Faşizmin karanlığında yaşama tutunmak: Umudun Dili
Faşizme karşı zafer elde edilmesinin yıldönümünde bu filmi izleyip tartışmak, savaşın getirdiği yoksulluğun, zulmün, umutsuzluğun iç dünyasına birlikte bakmak bize elbette keyif verdi.
(Fotoğraf: Yevgeni Khaldei)
Işıl YILDIRIM
Gökçe Fidan TÜRKMEN
Tuzla
Geçtiğimiz 8 Mayıs Faşizme Karşı Mücadele Günü adına Tuzla’dan gençler olarak Umudun Dili (Persian Lessons) filmini birlikte izledik ve tartıştık. İkinci Dünya Savaşı ile ilgili filmlere her geçen gün bir yenisi eklenirken, Mubi’de şu anda gösterimde olan 2020 Rusya-Belarus yapımı Persian Lessons farklı konusuyla dikkatimizi çekti. Gerçek olaylardan esinlenilen filmin yönetmenliğini Vadim Perelman üstlenirken başrolü ise Lars Eidinger ve Nahuel Perez Biscayart paylaşıyor. Türkçeye Umudun Dili olarak çevrilen film, 1940’ların Almanya’sında Naziler tarafından yakalanıp toplama kampına gönderilen Yahudi asıllı Gilles’in kendisini İranlı olarak tanıtarak hayatta kalma mücadelesini anlatıyor.
Gilles, toplama kampına gönderildiği araçtaki bir başka Yahudi’ye, gencin kaldığı ailenin evinden aldığı Farsça yazılan kitap karşılığında sandviçini verir. Birkaç dakika sonra ise araçtan geriye Gilles ve Farsça kitabı kalır. Zira bu kitap Gilles’in hayatta kalması için tek biletidir. Bu kitap sayesinde Yahudi asıllı Gilles kendini Rıza adında bir İranlı olarak tanıtarak, Nazi subayları tarafından kurşuna dizilmenin kıyısından döner. Komutanlardan birinin İranlı birini aradığını öğrenen subaylar Gilles’i kamp alanına götürür. Gilles şimdilik ölüm kurşunlarından kaçmayı başarsa da hayatta kalmaya çalışmak onun için o kadar kolay olmayacaktır.

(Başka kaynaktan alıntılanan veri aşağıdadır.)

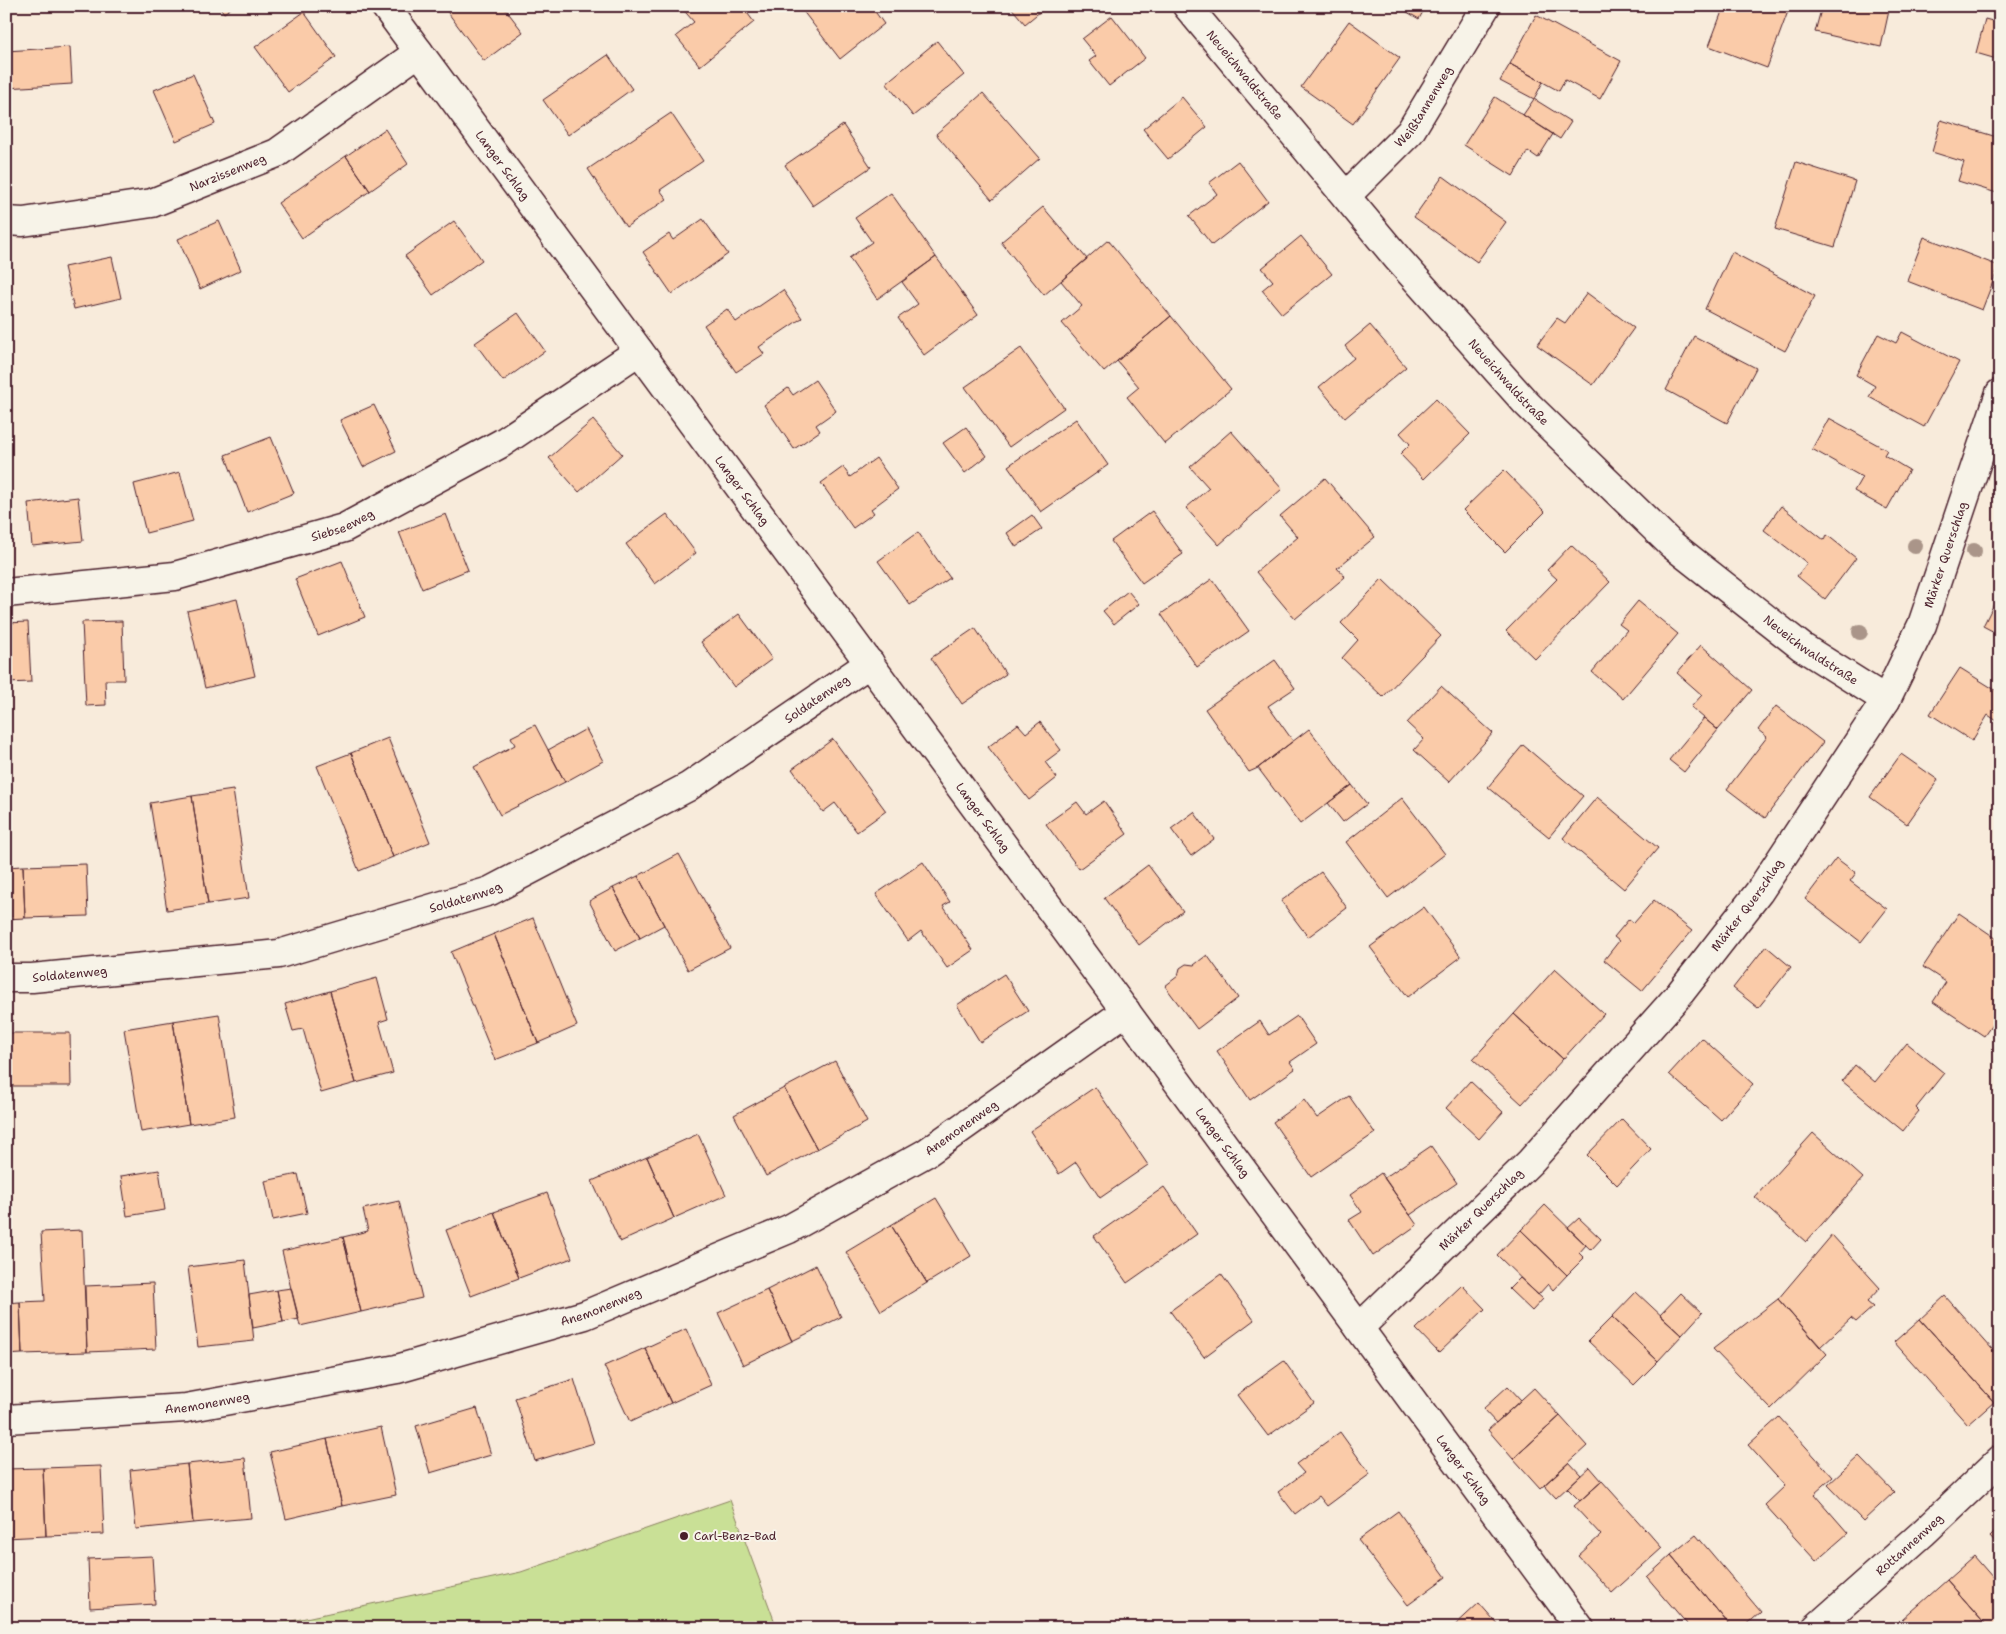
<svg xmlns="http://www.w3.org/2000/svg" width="2006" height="1634" viewBox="0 0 2006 1634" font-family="'Shantell Sans',sans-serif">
<rect width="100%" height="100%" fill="#f8ebdb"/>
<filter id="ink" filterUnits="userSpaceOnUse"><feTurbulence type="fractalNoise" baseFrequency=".02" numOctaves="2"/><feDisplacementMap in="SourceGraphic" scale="10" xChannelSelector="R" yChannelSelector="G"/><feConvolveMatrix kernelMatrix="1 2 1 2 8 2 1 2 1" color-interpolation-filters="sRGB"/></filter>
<g filter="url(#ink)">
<!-- green -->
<path fill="#c9e096" stroke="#8a8060" d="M730,1500L777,1628H214L287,1622L521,1572Z"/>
<!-- building -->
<path fill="#facba9" stroke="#4a1f2b" d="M219,6H234L224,13Z
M443,6H503L523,32L484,61Z
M680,6H742L754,22L700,66L676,36L694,22Z
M799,6H871L884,24L840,59Z
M1010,6H1047L1025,24Z
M1397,6H1426L1419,19Z
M1724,6H1790L1767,68L1709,46Z
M1822,6H1890L1881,47L1815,32Z
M304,12L336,57L288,92L255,47Z
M1536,15L1621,61L1600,99L1565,80L1559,91L1510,64Z
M1112,16L1145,58L1109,86L1089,61L1096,56L1082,39Z
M1985,19L2000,23V60L1976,53Z
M1349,21L1400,58L1353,124L1301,87Z
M937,41L964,75L913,116L886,83Z
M70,47L72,84L6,88V51Z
M608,55L632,89L568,135L543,100Z
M1510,64L1543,82L1534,99L1500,81Z
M193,74L215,124L176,141L154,90Z
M983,93L1040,158L992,200L936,134Z
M1182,97L1207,127L1168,159L1143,129Z
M1495,97L1553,134L1538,158L1528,151L1513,176L1464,145Z
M1534,99L1571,122L1560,139L1523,115Z
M671,113L703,161L660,190L667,199L626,227L588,169Z
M1941,120L2000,138V194L1958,181L1964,162L1932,152Z
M843,125L871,167L813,206L785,165Z
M385,129L408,164L370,191L346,156Z
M346,156L370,191L302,238L278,203Z
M1238,161L1268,201L1212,245L1189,216L1217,194L1209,183Z
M1796,162L1855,181L1835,247L1775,229Z
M1443,176L1506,222L1477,262L1414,217Z
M891,193L936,257L877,299L849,258L872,242L855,218Z
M1043,207L1087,259L1044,295L1001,242Z
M703,219L728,254L672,294L643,252L669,234L673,240Z
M219,221L241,270L200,289L178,239Z
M454,221L482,260L433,295L405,256Z
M1301,236L1332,274L1282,314L1262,290L1273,281L1262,268Z
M1924,237L1999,266L1982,310L1907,281Z
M1108,240L1171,316L1104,372L1062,323L1082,306L1061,281Z
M1732,252L1815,296L1785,351L1705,309Z
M112,257L121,298L74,309L64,267Z
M936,257L978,315L924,355L898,318L918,304L902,282Z
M783,290L802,318L759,347L764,354L736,372L704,325L727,309L736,322Z
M1587,293L1634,328L1593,385L1537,345L1557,318L1565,323Z
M518,313L545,351L503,381L475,343Z
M1171,316L1231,389L1165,444L1127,397L1139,387L1117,361Z
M1370,325L1406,367L1345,418L1319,387L1354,358L1345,346Z
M1902,332L1959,362L1924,427L1869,397L1875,386L1856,375L1878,334L1896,343Z
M1694,336L1756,368L1727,423L1666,390Z
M1021,348L1064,408L1009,447L965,387Z
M815,380L836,411L816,425L820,431L794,449L764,405L788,388L793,395Z
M1436,399L1470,434L1424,479L1400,454L1410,444L1400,433Z
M374,405L396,451L363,467L340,420Z
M1829,418L1887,450L1884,455L1909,470L1887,509L1854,491L1862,477L1812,449Z
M1076,419L1108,465L1041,512L1008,466Z
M593,420L622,454L579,492L549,458Z
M966,427L987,456L965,473L943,443Z
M1231,431L1282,489L1219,545L1186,508L1209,488L1190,467Z
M271,437L294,493L247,512L225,455Z
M876,458L898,489L871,509L874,513L853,528L821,483L843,467L850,477Z
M1504,470L1545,512L1505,552L1463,510Z
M180,472L193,521L146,533L134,484Z
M1325,478L1375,537L1337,568L1345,577L1295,619L1256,572L1298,537L1280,516Z
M78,497L83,541L32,546L28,503Z
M1781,506L1824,540L1827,535L1856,558L1825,599L1797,576L1807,563L1764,530Z
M1152,511L1183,554L1142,583L1111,541Z
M446,514L468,570L422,589L399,532Z
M667,514L696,553L655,584L626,544Z
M1032,515L1042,529L1016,547L1007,533Z
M918,532L950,578L910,605L878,561Z
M1571,545L1610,582L1535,659L1506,631L1557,579L1547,570Z
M342,561L365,617L318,636L295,579Z
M1212,579L1249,631L1197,667L1161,614Z
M1382,579L1441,636L1383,697L1342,658L1358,640L1341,623Z
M1128,591L1139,604L1114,624L1103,611Z
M2000,592V635L1983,626Z
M237,599L255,676L205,688L187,611Z
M1638,601L1678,634L1623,699L1592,672L1627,630L1619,624Z
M739,614L772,659L734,687L701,642Z
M122,621L124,680H105L106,705L86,706L82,622Z
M28,622L31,682L6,683V623Z
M975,628L1006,674L962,704L931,658Z
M1701,645L1752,690L1718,730L1691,707L1702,695L1677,673Z
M1275,660L1295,688L1268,706L1293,741L1258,768L1249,772L1205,709Z
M1960,668L2000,693V723L1988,715L1972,741L1930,714Z
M1441,686L1493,733L1449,782L1414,750L1424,739L1407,723Z
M1776,706L1823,742L1765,818L1727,789L1767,737L1758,730Z
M1704,718L1718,730L1684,772L1669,760Z
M1040,722L1061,750L1045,762L1057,778L1029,800L988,747L1018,724L1026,733Z
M535,725L565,782L500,815L474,767L515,745L511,737Z
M586,729L603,761L565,782L548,750Z
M1309,729L1352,785L1300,824L1258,768Z
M388,738L430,842L393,857L351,753Z
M833,739L886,811L857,832L835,803L823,812L792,769Z
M1523,745L1583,796L1549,837L1488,787Z
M351,753L393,857L359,871L317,766Z
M1901,754L1938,780L1907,824L1870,797Z
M1352,785L1367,804L1343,822L1328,803Z
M233,790L249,898L208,904L192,796Z
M192,796L208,904L167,910L150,803Z
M1597,797L1658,848L1624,889L1563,838Z
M1402,798L1445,854L1388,898L1346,842Z
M1104,801L1127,834L1079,869L1046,824L1077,802L1086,814Z
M1194,812L1214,839L1191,856L1171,829Z
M679,854L730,948L688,970L638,876Z
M1836,858L1856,873L1850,881L1887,909L1861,942L1805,899Z
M923,862L950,902L943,906L973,950L947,968L921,931L908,941L876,894Z
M86,864L88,916L25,918L23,866Z
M1148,865L1183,911L1139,945L1104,898Z
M23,866L25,918L6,919V867Z
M1321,872L1347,908L1308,937L1281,901Z
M638,876L664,925L640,938L613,888Z
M613,888L640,938L615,951L589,901Z
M1654,900L1692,931L1642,991L1604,960L1619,941L1614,937L1629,919L1634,923Z
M1424,907L1461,957L1408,997L1370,947Z
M1959,913L2000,941V1013L1984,1036L1933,1002L1946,982L1923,967Z
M533,918L577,1026L538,1043L494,934Z
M494,934L538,1043L495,1060L451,952Z
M1766,946L1791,967L1758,1008L1733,988Z
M1207,955L1238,998L1197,1029L1165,986L1178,976L1180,968L1186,964L1194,965Z
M1555,969L1604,1014L1563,1059L1514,1014Z
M1004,974L1028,1011L980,1042L957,1005Z
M377,978L388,1019L379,1022L393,1073L356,1083L330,991Z
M330,991L356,1083L321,1093L303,1029L293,1031L285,1004Z
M219,1014L235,1117L189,1124L173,1021Z
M1514,1014L1563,1059L1522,1104L1473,1059Z
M1297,1016L1316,1044L1290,1062L1295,1069L1250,1100L1217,1051L1260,1021L1269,1035Z
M173,1021L189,1124L141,1132L124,1029Z
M6,1033H70L71,1086H6Z
M1702,1038L1753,1084L1721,1120L1669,1074Z
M1907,1043L1944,1073L1916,1108L1919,1111L1903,1131L1842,1081L1855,1065L1875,1082Z
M835,1061L867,1122L817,1149L784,1088Z
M1470,1081L1503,1112L1479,1139L1446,1108Z
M1095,1087L1148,1165L1100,1198L1076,1162L1059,1174L1030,1131Z
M784,1088L817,1149L766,1176L734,1115Z
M1349,1096L1375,1133L1311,1177L1273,1122L1304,1100L1317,1118Z
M1622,1119L1651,1149L1617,1185L1587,1155Z
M1813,1133L1863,1178L1806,1242L1755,1197Z
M698,1134L726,1195L674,1218L647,1157Z
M1431,1146L1457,1183L1410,1215L1384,1178Z
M647,1157L674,1218L620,1242L592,1181Z
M159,1170L165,1210L127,1216L121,1176Z
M1381,1173L1417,1225L1373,1256L1349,1220L1362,1212L1350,1195Z
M298,1174L307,1213L273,1220L265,1181Z
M1164,1187L1197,1234L1127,1283L1094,1236Z
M547,1193L572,1258L519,1278L494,1212Z
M936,1198L971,1256L927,1283L891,1225Z
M399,1201L422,1298L361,1312L343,1237L368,1231L363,1209Z
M1545,1205L1586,1245L1579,1253L1584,1258L1567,1275L1521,1230Z
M494,1212L519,1278L471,1296L446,1230Z
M1579,1218L1601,1239L1591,1250L1568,1228Z
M891,1225L927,1283L881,1311L846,1252Z
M82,1230L87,1352L22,1354L20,1302L45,1301L41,1232Z
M1521,1230L1567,1275L1553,1290L1548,1284L1538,1295L1497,1255Z
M1832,1235L1880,1288L1867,1302L1873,1307L1856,1322L1851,1318L1820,1347L1778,1299Z
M343,1237L361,1312L300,1326L282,1251Z
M245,1260L254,1341L198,1347L188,1267Z
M816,1265L841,1317L792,1341L767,1290Z
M1221,1274L1254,1320L1204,1357L1170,1311Z
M1520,1278L1543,1299L1532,1311L1509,1289Z
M153,1283L156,1349L87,1352L85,1286Z
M1462,1285L1485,1309L1439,1353L1416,1329Z
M291,1288L299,1319L283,1322L277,1290Z
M277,1290L283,1322L253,1328L249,1295Z
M767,1290L792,1341L743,1365L718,1313Z
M1636,1292L1682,1335L1658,1361L1612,1317Z
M1681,1293L1702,1313L1682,1335L1660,1315Z
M1945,1296L2000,1358V1397L1994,1402L1920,1319Z
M1778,1299L1827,1354L1771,1409L1713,1349Z
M20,1302L22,1354L6,1355V1303Z
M1612,1317L1658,1361L1634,1385L1588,1341Z
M1920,1319L1994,1402L1968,1425L1894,1342Z
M686,1329L711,1385L671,1403L645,1348Z
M645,1348L671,1403L630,1422L604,1366Z
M1284,1361L1314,1403L1268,1436L1237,1395Z
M574,1379L594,1443L535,1461L515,1398Z
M1508,1386L1521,1400L1496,1423L1483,1409Z
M1534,1388L1560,1416L1513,1459L1488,1430Z
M477,1408L491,1455L430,1473L416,1426Z
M1560,1416L1587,1446L1540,1489L1513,1459Z
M1779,1417L1833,1477L1814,1494L1848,1533L1816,1561L1765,1505L1785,1486L1748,1445Z
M381,1427L396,1495L342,1506L327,1439Z
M1340,1432L1370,1474L1327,1506L1319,1496L1295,1514L1278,1492L1304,1473L1296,1464Z
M327,1439L342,1506L286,1519L270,1452Z
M1859,1456L1894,1492L1863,1521L1828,1485Z
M245,1458L251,1518L193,1523L187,1464Z
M1569,1462L1581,1475L1556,1498L1544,1485Z
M187,1464L193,1523L136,1529L130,1470Z
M101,1466L104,1534L46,1536L43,1468Z
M1590,1467L1602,1481L1580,1501L1567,1488Z
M43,1468L46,1536L6,1538V1469Z
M1602,1481L1662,1548L1612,1593L1578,1556L1601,1535L1574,1506Z
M1398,1511L1446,1577L1408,1605L1358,1540Z
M2000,1527V1548L1990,1537Z
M1696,1535L1761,1612L1743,1628H1732L1671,1555Z
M1671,1555L1732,1628H1682L1687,1624L1647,1577Z
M152,1556L155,1604L90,1608L88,1559Z
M1974,1556L2000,1586V1628H1989L1947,1580Z
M1947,1580L1989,1628H1893Z
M1479,1603L1501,1628H1452Z"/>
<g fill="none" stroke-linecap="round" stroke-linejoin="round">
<!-- minor casing -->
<g stroke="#4a1f2b" stroke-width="31">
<g id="minor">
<path id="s1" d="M385,6L1580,1628"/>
<path id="s2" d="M1187,6L1398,259L1526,403L1671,544L1802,647L1886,700"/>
<path id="s3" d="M1346,196L1410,132L1486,6"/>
<path id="s4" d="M6,221L23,222L152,203L277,153L419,52"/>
<path id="s5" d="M6,593L175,576L344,528L502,443L639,351"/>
<path id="s6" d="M6,978H32L279,954L490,891L688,787L870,663"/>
<path id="s7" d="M1359,1328L1530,1162L1677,997L1759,892L1886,700L1922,625L2000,393"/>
<path id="s8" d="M6,1419L186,1408L397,1369L585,1315L789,1229L926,1153L1126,1011"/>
<path id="s9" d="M1816,1628L1923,1533L2000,1460"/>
</g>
</g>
<!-- minor -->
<use href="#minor" stroke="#f7f3e8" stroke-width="28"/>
</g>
<!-- trees -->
<g fill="#aa9589">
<circle cx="1915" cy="546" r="8"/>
<circle cx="1974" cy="551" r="8"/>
<circle cx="1860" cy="632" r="8"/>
</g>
</g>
<!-- markers -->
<circle fill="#4a1f2b" stroke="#f7f3e8" stroke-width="2" cx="684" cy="1536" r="5"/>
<g text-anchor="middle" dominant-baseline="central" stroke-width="4" stroke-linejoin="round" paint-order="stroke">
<!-- street labels -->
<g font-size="12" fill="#4a1f2b" stroke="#f7f3e8">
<text stroke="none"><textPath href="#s2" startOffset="90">Neueichwaldstraße</textPath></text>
<text stroke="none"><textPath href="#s3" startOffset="119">Weißtannenweg</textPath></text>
<text stroke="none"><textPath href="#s1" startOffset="198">Langer Schlag</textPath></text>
<text stroke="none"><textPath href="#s4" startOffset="229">Narzissenweg</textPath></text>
<text stroke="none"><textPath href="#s2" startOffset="495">Neueichwaldstraße</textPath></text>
<text stroke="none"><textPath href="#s1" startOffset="602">Langer Schlag</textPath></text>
<text stroke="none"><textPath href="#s5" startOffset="345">Siebseeweg</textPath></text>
<text stroke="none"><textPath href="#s7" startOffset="980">Märker Querschlag</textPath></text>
<text stroke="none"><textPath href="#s2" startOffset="900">Neueichwaldstraße</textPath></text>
<text stroke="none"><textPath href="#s6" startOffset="874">Soldatenweg</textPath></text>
<text stroke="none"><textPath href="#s1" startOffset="1008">Langer Schlag</textPath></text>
<text stroke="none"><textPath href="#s6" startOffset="469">Soldatenweg</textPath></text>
<text stroke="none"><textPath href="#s7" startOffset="575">Märker Querschlag</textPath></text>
<text stroke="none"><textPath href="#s6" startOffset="64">Soldatenweg</textPath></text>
<text stroke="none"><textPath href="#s8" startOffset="1012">Anemonenweg</textPath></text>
<text stroke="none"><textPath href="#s1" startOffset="1412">Langer Schlag</textPath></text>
<text stroke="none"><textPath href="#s7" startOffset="170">Märker Querschlag</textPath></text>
<text stroke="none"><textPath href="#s8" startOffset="608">Anemonenweg</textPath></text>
<text stroke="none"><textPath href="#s8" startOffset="202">Anemonenweg</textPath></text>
<text stroke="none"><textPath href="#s1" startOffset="1818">Langer Schlag</textPath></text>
<text stroke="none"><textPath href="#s9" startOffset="125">Rottannenweg</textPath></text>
</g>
<!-- poi labels -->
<g font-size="12" fill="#4a1f2b" stroke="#f7f3e8" text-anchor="start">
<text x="694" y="1536">Carl-Benz-Bad</text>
</g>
</g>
<!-- margin -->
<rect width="2006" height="1634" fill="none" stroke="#f7f3e8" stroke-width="25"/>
<rect x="12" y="12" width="1981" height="1609" fill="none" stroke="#4a1f2b" stroke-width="2" filter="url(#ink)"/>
</svg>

Toplama kampına giden Gilles, burada mutfaktan sorumlu olan komutan Klaus Koch ile tanışır. Koch’un İranlı birini aramasının sebebi ise, savaş sonrasında Tahran’da restoran açmak için kendisine Farsça öğretecek birine ihtiyaç duymasıdır. Filmde esasında Gilles ile Koch’un tanışmaları sonrası aralarında kurdukları ilişki üzerinedir. Çünkü Koch, Gilles’i kendisine Farsça öğretmesi için yanına almıştır. Tek kelimelik (baba) bir Farsça bilgisine sahip Gilles hayatta kalabilmek için Farsça yerine kafasından bir dil uydurmak zorunda kalır. Uydurduğu bu dili de Koch’a öğretmeye başlar. Faşizme karşı mücadelede zafer elde edilmesinin yıldönümünde bu filmi izleyip üzerine tartışmak, savaşın getirdiği yoksulluğun, zulmün, umutsuzluğun iç dünyasına birlikte bakmak bize elbette keyif verdi; fakat üstüne konuştuğumuzda filmdeki kendimizce eksik anlatımları da inceleme fırsatı bulduk.
İzlediğimiz Persian Lessons filminde savaşın getirdiği tüm yıkımlar daha çok karakterlerin bireysel bakış açılarından anlatılmış ve duygusal bir temada işlenmiş. İçinde bulunduğumuz pandemi ve beraberinde getirdiği yoksulluk, işsizlik koşullarında bu tür (pandemi, ekonomik kriz, savaş...) zamanlarda iyice belirginleşen sınıf çelişkilerinin; faşizmin halklar, kültürler, dinler, cinsiyetler vb. üzerimizde kurduğu baskı ve ayrımcılığın daha güçlü bir şekilde yansıtılmasını isterdik. Ayrıca dönemin sermaye güçlerine ve faşizme karşı verilen mücadelenin ve sonucunda Sovyetler Birliği tarafından kazanılan zaferin işlenmemiş olması, ideolojik farkların gösterilmemesi filmde eksikliğini hissettiğimiz en önemli konulardan biri oldu.